(ATF) The ATF China bonds indices posted another quiet day on Tuesday, with just two of the gauges closing in slightly negative territory, even amidst investor worries of tight liquidity within the banking system.
- ATF ALLINDEX Financials Index slid 0.07%
The ATF China Bond 50 index, the flagship measure, lost 0.05% while the ATF ALLINDEX Financials slipped 0.07%, to close at 106.77. Both these indices dropped largely as a result of a coupon payment by China Cinda Asset Management.
- ATF ALLINDEX Corporates climbed 0.02%
- ATF ALLINDEX Local Governments Index added 0.03%
Meanwhile, the ATF ALLINDEX Corporates and Local Governments gained 0.02% and 0.03% respectively, while the ATF ALLINDEX Enterprise gauge closed flat at 102.38.

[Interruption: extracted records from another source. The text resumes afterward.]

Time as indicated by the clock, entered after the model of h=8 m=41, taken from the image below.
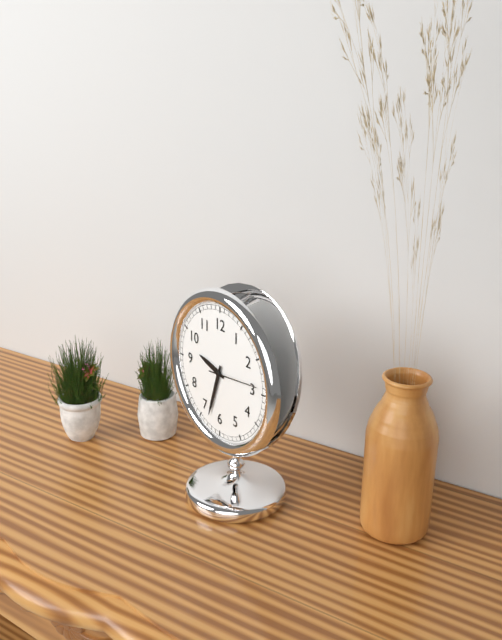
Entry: h=9 m=33
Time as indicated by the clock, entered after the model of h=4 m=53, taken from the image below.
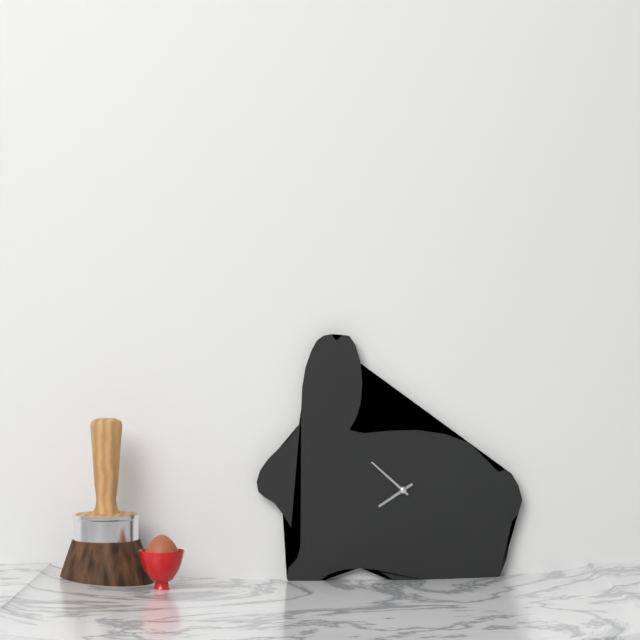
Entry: h=7 m=52
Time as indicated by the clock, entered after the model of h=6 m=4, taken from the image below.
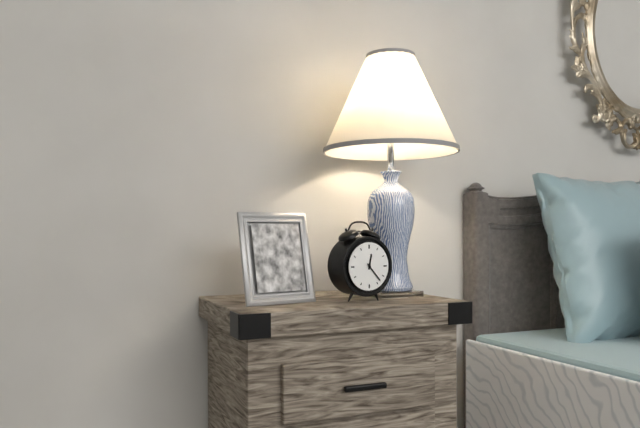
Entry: h=12 m=23
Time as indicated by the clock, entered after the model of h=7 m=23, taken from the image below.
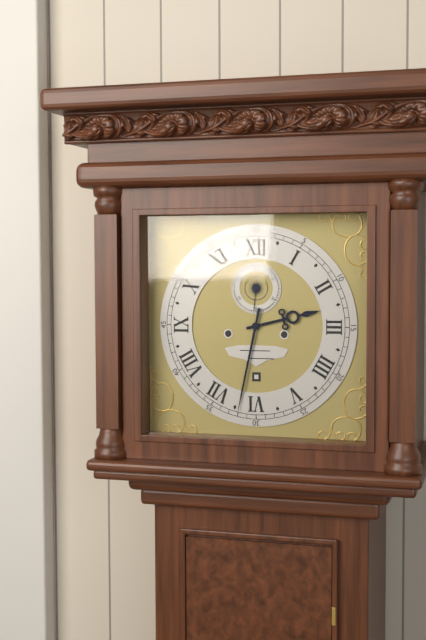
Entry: h=2 m=32
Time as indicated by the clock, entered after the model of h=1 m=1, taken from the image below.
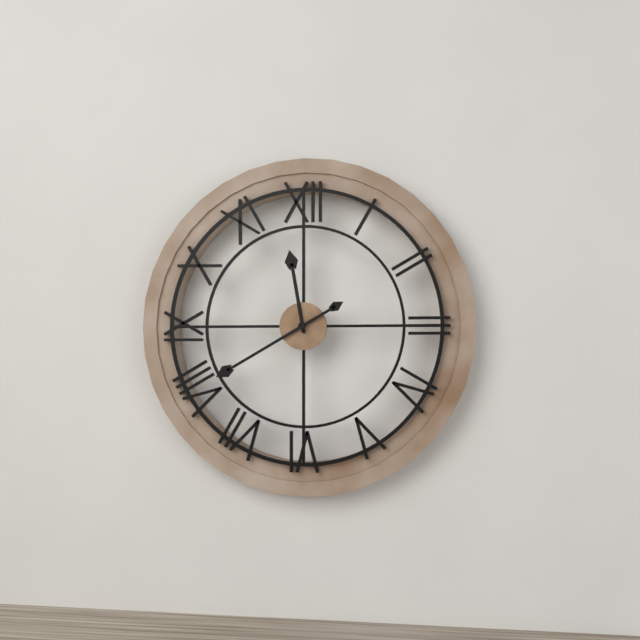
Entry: h=11 m=40
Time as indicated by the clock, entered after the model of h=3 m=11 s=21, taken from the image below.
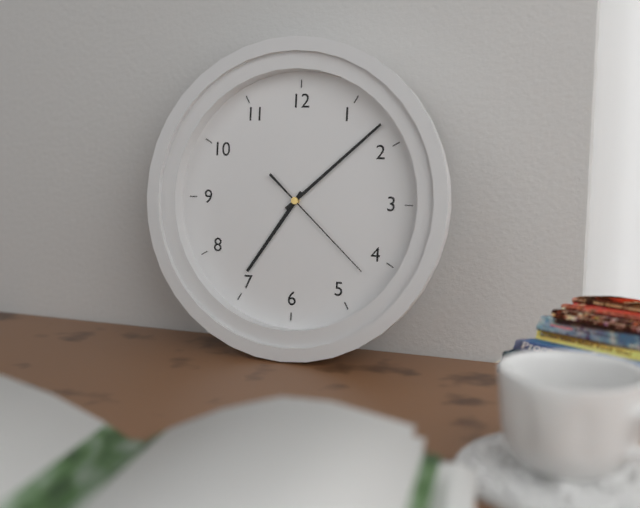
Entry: h=7 m=8 s=22
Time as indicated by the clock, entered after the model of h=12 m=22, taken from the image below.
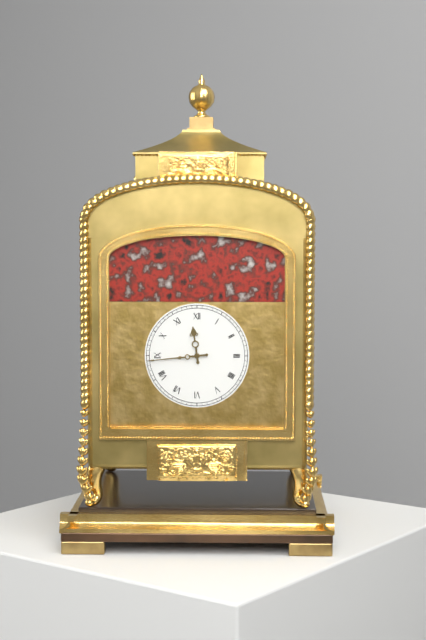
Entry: h=11 m=44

The People’s Bank of China (PBoC) allowed 120 billion yuan ($17bn) of seven-day reverse repurchase agreements to expire on Monday, after 500bn yuan of Medium-Term Lending Facility (MLF) funds were made available last week, giving the market cause for concern, according to a research report by Trading Economics. The PBoC injected 200bn yuan into the market on Monday via the MLF.
The move was in addition to the PBoC's seven reverse repo open market operations since 3 June totalling 650bn yuan in a bid to stabilise liquidity. On Tuesday, however, the central bank decided not to conduct reverse repo operations, estimating that liquidity was adequate. China’s 10-year bond yield rose to 2.86%, reversing a week-long decline that ended Friday.
Meanwhile, the yield on China’s one-year bond closed at 2.08%, down from a high of 2.10% last week after an 85-basis point surge over a 1-month period. The PBoC had decided not to further lower the cost of its short-term loans to banks, causing the 1-year bond yield to spike, as reported.
The move was designed to discourage investors from using stimulus money for arbitrage trades by raising rates at the front end of the yield curve and redirect funds to the real economy.